Generally speaking, an APR measures the annual cost of borrowing money. It accounts for your interest rate and any fees you pay related to a loan or other type of credit, such as origination fees, closing costs and insurance. APRs may be used to reflect the price of any credit account, including credit cards, loans and lines of credit. But because credit cards don't typically carry the same fees as mortgages and other loans, your credit card's APR may be identical to its interest rate.

Every credit card comes with an APR, which credit card providers are legally required to disclose to consumers during the application process. Once you've opened a new account, you'll also find your APR listed on your monthly billing statement. It's important to note that your APR can change over time. Your credit card issuer must generally notify you of the change at least 45 days in advance.

What are the types of credit card APR?

Many credit cards actually have several different APRs for different types of card activity. These might include the following:

  • Purchase APR. This represents the cost of purchases made with your credit card. You're typically charged a purchase APR only when you fail to pay your outstanding balance in full by the date your monthly payment is due.
  • Introductory APR. These promotional APRs apply to your credit card for a limited period after you've opened the account. They're often set much lower than your standard APR — sometimes as low as 0% — in order to attract new cardholders.
  • Penalty APR. These rates are typically very high and may be charged when you miss a payment or otherwise violate the terms of your account. The penalty APR takes the place of your purchase APR for a certain amount of time. Credit card issuers generally set their own requirements in order to remove the penalty APR. For example, you might be required to pay the penalty APR for a designated period of time or make a certain number of consecutive, on-time payments.
  • Cash advance APR. Some credit cards charge a separate APR for borrowing cash. These rates are typically much higher than your purchase APR.

Understanding your APR vs. interest rate

Like your APR, your credit card's interest rate also represents the price you pay to borrow money. However, interest rates don't include fees, penalties and other expenses. To get a fuller picture of your borrowing costs for a particular account, you should instead refer to your APR.

This distinction means that APRs can be a helpful reference when you're comparing different financing options. For instance, if you plan to purchase an engagement ring, you may debate between using your credit card or applying for a personal loan. A personal loan's administrative fees aren't reflected in its interest rate, but they are included in the loan's APR. So, comparing your credit card's APR to the loan's APR can help determine which form of credit is more cost-effective.

How to get a better credit card APR

Credit card APRs are often quite high, especially compared to other types of credit. And because compounding interest makes it all too easy to rack up unmanageable credit card debt, securing a lower APR may lead to significant savings.

If you're looking to reduce your APR, start by monitoring your credit history and taking steps to improve your credit scores. Because credit scores are typically a factor in setting your APR, higher scores generally qualify you for a lower APR. To help improve your credit scores, focus on improving your payment history and paying off credit card outstanding balances.

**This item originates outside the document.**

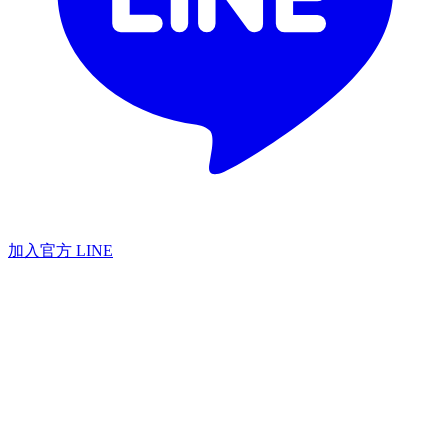
加入官方 LINE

If you're looking to add a new credit card to your wallet, shop around by comparing APRs. Many credit cards come with low or 0% promotional APRs intended to entice new customers, but remember that those introductory rates generally jump significantly after a certain period of time. And, when you're using your new credit card to make purchases, keep your APR front of mind. If you do, you'll be better equipped to manage your finances and minimize the cost of credit.